#### Recorded data
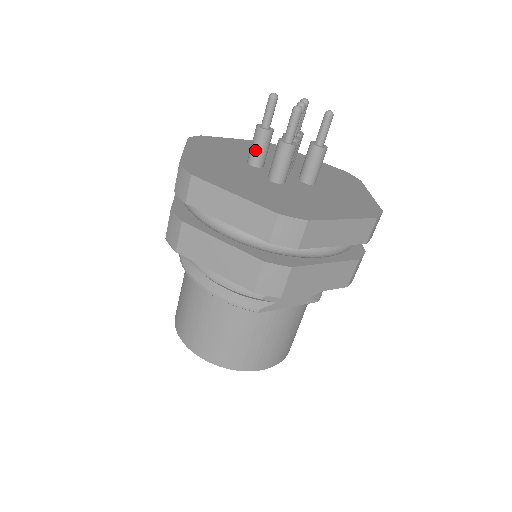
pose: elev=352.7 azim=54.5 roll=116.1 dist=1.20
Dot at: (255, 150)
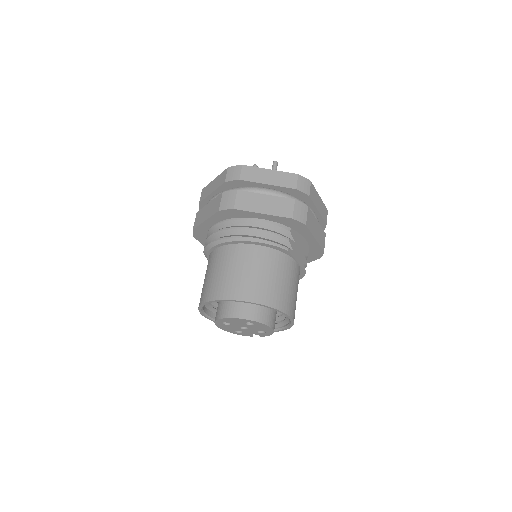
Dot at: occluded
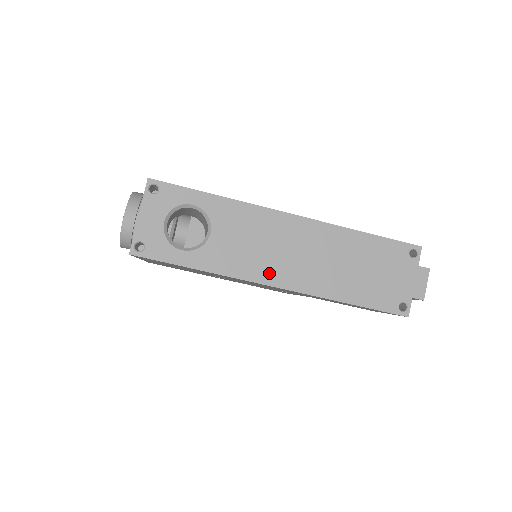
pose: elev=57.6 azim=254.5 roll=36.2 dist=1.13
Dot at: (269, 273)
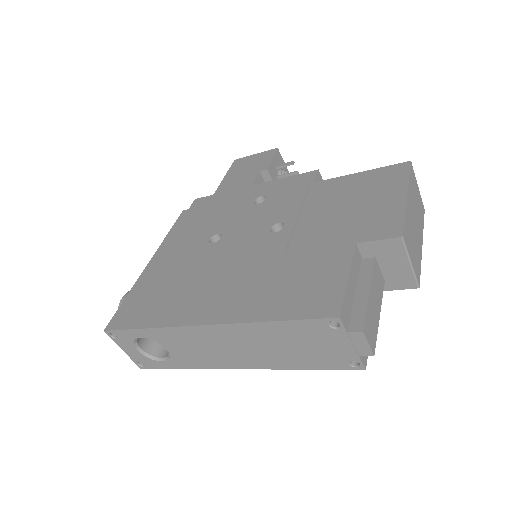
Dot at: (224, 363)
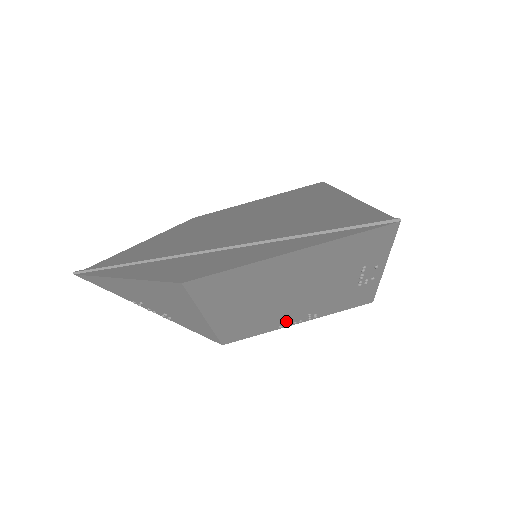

#### What is required
Pull every line of text out of the data and copy each one word for word. Leave the pictures out of your answer.

#### Finished task
pose: elev=352.7 azim=54.5 roll=116.1 dist=1.20
Dot at: (255, 150)
Dot at: occluded
pose: elev=57.6 azim=254.5 roll=36.2 dist=1.13
Dot at: (269, 273)
Dot at: (224, 363)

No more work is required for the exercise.